| TASK DESCRIPTION |
Could you transcribe every line of the entries below word for word, leaving nothing out or changed?

[Dataset entries]
▼

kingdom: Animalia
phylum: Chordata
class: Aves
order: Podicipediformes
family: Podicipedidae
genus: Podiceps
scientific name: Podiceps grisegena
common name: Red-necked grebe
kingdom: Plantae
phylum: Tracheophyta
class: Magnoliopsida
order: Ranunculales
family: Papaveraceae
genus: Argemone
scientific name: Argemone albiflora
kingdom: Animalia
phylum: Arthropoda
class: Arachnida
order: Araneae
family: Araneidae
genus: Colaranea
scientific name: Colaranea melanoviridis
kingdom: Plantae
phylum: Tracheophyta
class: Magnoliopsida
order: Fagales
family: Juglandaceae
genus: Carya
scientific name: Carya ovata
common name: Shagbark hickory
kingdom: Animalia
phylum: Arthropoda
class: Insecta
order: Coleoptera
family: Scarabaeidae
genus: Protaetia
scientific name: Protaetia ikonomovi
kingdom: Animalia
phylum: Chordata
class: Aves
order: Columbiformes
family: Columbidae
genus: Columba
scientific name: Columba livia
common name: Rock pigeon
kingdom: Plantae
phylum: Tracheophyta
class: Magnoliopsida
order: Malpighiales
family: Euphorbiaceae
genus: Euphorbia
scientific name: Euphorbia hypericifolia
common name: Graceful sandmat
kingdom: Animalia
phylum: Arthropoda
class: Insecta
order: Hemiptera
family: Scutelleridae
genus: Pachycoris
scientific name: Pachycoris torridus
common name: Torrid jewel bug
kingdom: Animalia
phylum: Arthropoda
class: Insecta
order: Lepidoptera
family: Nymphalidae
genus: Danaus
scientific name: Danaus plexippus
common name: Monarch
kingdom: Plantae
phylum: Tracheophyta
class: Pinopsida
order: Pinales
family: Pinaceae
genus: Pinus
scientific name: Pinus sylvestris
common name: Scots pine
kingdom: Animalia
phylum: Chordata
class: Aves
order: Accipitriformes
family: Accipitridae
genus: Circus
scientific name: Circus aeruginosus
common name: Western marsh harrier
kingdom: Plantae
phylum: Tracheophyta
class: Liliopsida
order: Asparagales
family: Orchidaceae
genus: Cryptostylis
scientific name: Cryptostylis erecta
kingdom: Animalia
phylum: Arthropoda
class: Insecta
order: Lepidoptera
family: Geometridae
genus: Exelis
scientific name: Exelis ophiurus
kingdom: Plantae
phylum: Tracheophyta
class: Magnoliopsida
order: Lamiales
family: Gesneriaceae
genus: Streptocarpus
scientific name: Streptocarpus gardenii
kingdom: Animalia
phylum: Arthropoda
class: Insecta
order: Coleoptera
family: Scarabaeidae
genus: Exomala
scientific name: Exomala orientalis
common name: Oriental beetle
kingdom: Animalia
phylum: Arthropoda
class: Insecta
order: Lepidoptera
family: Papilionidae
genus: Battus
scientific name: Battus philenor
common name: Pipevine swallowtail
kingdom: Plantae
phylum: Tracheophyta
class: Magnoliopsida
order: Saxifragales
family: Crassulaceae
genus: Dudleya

▲

| RESPONSE TO THE EXERCISE |
kingdom: Animalia
phylum: Chordata
class: Aves
order: Podicipediformes
family: Podicipedidae
genus: Podiceps
scientific name: Podiceps grisegena
common name: Red-necked grebe
kingdom: Plantae
phylum: Tracheophyta
class: Magnoliopsida
order: Ranunculales
family: Papaveraceae
genus: Argemone
scientific name: Argemone albiflora
kingdom: Animalia
phylum: Arthropoda
class: Arachnida
order: Araneae
family: Araneidae
genus: Colaranea
scientific name: Colaranea melanoviridis
kingdom: Plantae
phylum: Tracheophyta
class: Magnoliopsida
order: Fagales
family: Juglandaceae
genus: Carya
scientific name: Carya ovata
common name: Shagbark hickory
kingdom: Animalia
phylum: Arthropoda
class: Insecta
order: Coleoptera
family: Scarabaeidae
genus: Protaetia
scientific name: Protaetia ikonomovi
kingdom: Animalia
phylum: Chordata
class: Aves
order: Columbiformes
family: Columbidae
genus: Columba
scientific name: Columba livia
common name: Rock pigeon
kingdom: Plantae
phylum: Tracheophyta
class: Magnoliopsida
order: Malpighiales
family: Euphorbiaceae
genus: Euphorbia
scientific name: Euphorbia hypericifolia
common name: Graceful sandmat
kingdom: Animalia
phylum: Arthropoda
class: Insecta
order: Hemiptera
family: Scutelleridae
genus: Pachycoris
scientific name: Pachycoris torridus
common name: Torrid jewel bug
kingdom: Animalia
phylum: Arthropoda
class: Insecta
order: Lepidoptera
family: Nymphalidae
genus: Danaus
scientific name: Danaus plexippus
common name: Monarch
kingdom: Plantae
phylum: Tracheophyta
class: Pinopsida
order: Pinales
family: Pinaceae
genus: Pinus
scientific name: Pinus sylvestris
common name: Scots pine
kingdom: Animalia
phylum: Chordata
class: Aves
order: Accipitriformes
family: Accipitridae
genus: Circus
scientific name: Circus aeruginosus
common name: Western marsh harrier
kingdom: Plantae
phylum: Tracheophyta
class: Liliopsida
order: Asparagales
family: Orchidaceae
genus: Cryptostylis
scientific name: Cryptostylis erecta
kingdom: Animalia
phylum: Arthropoda
class: Insecta
order: Lepidoptera
family: Geometridae
genus: Exelis
scientific name: Exelis ophiurus
kingdom: Plantae
phylum: Tracheophyta
class: Magnoliopsida
order: Lamiales
family: Gesneriaceae
genus: Streptocarpus
scientific name: Streptocarpus gardenii
kingdom: Animalia
phylum: Arthropoda
class: Insecta
order: Coleoptera
family: Scarabaeidae
genus: Exomala
scientific name: Exomala orientalis
common name: Oriental beetle
kingdom: Animalia
phylum: Arthropoda
class: Insecta
order: Lepidoptera
family: Papilionidae
genus: Battus
scientific name: Battus philenor
common name: Pipevine swallowtail
kingdom: Plantae
phylum: Tracheophyta
class: Magnoliopsida
order: Saxifragales
family: Crassulaceae
genus: Dudleya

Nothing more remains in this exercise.